* EXERCISE OBJECTIVE *
In your copy, include no images, and write out every entry below exactly as it stands.

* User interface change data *
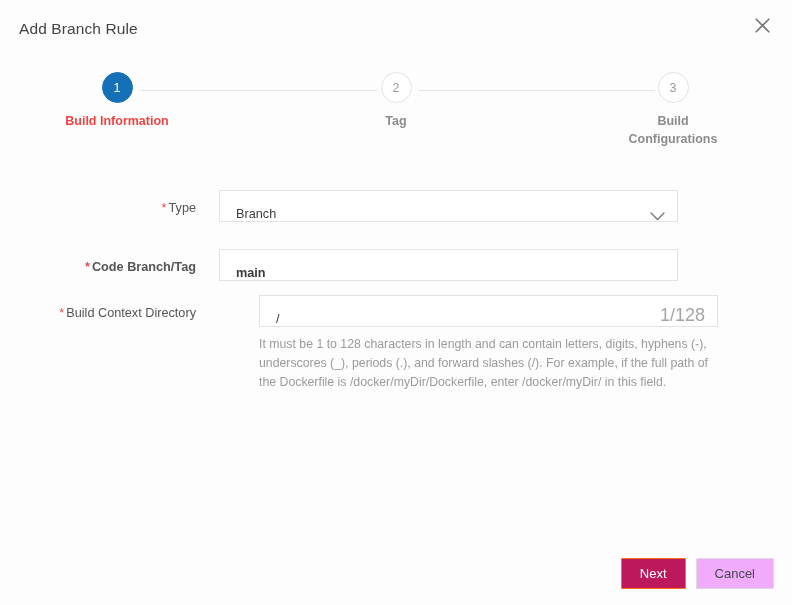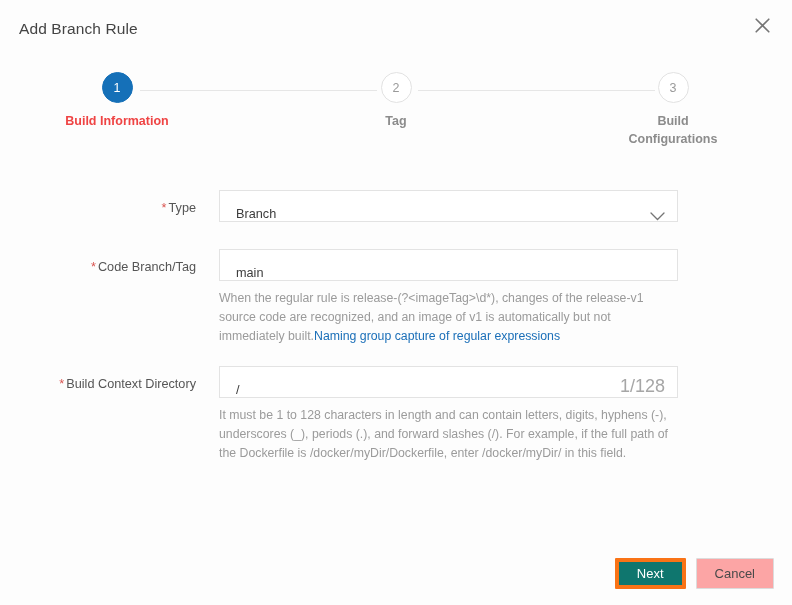--- a/index.html
+++ b/index.html
@@ -195,22 +195,22 @@
   .doc-link {
     display: inline-block;
     margin-top: 11px;
     font-size: 12.5px;
     color: #1b6fb8;
     cursor: pointer;
     text-decoration: none;
   }
 
   .gap-type   { margin-bottom: 27px; }
-  .gap-branch { margin-bottom: 20px; }
-  .gap-ctx    { margin-bottom: 10px; }
+  .gap-branch { margin-bottom: 14px; font-weight: bold; }
+  .gap-ctx    { margin-bottom: 10px; gap: 40px; }
 
   
   .footer {
     position: absolute;
     right: 18px;
     bottom: 16px;
     display: flex;
     gap: 10px;
   }
   .btn {
@@ -220,26 +220,26 @@
     min-width: 62px;
     padding: 0 18px;
     box-sizing: border-box;
     display: flex;
     align-items: center;
     justify-content: center;
     cursor: pointer;
     border-radius: 1px;
   }
   .btn-primary {
-    background: #0f766e;
+    background: #be185d;
     color: #ffffff;
-    border: 4px solid #f97316;
+    border: 1px solid #f97316;
   }
   .btn-secondary {
-    background: #fca5a5;
+    background: #f0abfc;
     color: #4a4a4a;
     border: 1px solid #dcdcdc;
   }
 </style>
 </head>
 <body>
 
 <div class="dialog">
 
   <div class="dialog-header">
@@ -292,21 +292,20 @@
     </div>
 
     <div class="form-row gap-branch">
       <div class="field-label">
         <span class="req">*</span><span>Code Branch/Tag</span>
       </div>
       <div class="field-control">
         <div class="input-box">
           <span class="input-value">main</span>
         </div>
-        <div class="helper"><span>When the regular rule is release-(?&lt;imageTag&gt;\d*), changes of the release-v1 source code are recognized, and an image of v1 is automatically but not immediately built.</span><span class="inline-link">Naming group capture of regular expressions</span></div>
       </div>
     </div>
 
     <div class="form-row gap-ctx">
       <div class="field-label">
         <span class="req">*</span><span>Build Context Directory</span>
       </div>
       <div class="field-control">
         <div class="input-box">
           <span class="input-value">/</span>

* TASK RESPONSE *
--- a/index.html
+++ b/index.html
@@ -195,22 +195,22 @@
   .doc-link {
     display: inline-block;
     margin-top: 11px;
     font-size: 12.5px;
     color: #1b6fb8;
     cursor: pointer;
     text-decoration: none;
   }
 
   .gap-type   { margin-bottom: 27px; }
-  .gap-branch { margin-bottom: 20px; }
-  .gap-ctx    { margin-bottom: 10px; }
+  .gap-branch { margin-bottom: 14px; font-weight: bold; }
+  .gap-ctx    { margin-bottom: 10px; gap: 40px; }
 
   
   .footer {
     position: absolute;
     right: 18px;
     bottom: 16px;
     display: flex;
     gap: 10px;
   }
   .btn {
@@ -220,26 +220,26 @@
     min-width: 62px;
     padding: 0 18px;
     box-sizing: border-box;
     display: flex;
     align-items: center;
     justify-content: center;
     cursor: pointer;
     border-radius: 1px;
   }
   .btn-primary {
-    background: #0f766e;
+    background: #be185d;
     color: #ffffff;
-    border: 4px solid #f97316;
+    border: 1px solid #f97316;
   }
   .btn-secondary {
-    background: #fca5a5;
+    background: #f0abfc;
     color: #4a4a4a;
     border: 1px solid #dcdcdc;
   }
 </style>
 </head>
 <body>
 
 <div class="dialog">
 
   <div class="dialog-header">
@@ -292,21 +292,20 @@
     </div>
 
     <div class="form-row gap-branch">
       <div class="field-label">
         <span class="req">*</span><span>Code Branch/Tag</span>
       </div>
       <div class="field-control">
         <div class="input-box">
           <span class="input-value">main</span>
         </div>
-        <div class="helper"><span>When the regular rule is release-(?&lt;imageTag&gt;\d*), changes of the release-v1 source code are recognized, and an image of v1 is automatically but not immediately built.</span><span class="inline-link">Naming group capture of regular expressions</span></div>
       </div>
     </div>
 
     <div class="form-row gap-ctx">
       <div class="field-label">
         <span class="req">*</span><span>Build Context Directory</span>
       </div>
       <div class="field-control">
         <div class="input-box">
           <span class="input-value">/</span>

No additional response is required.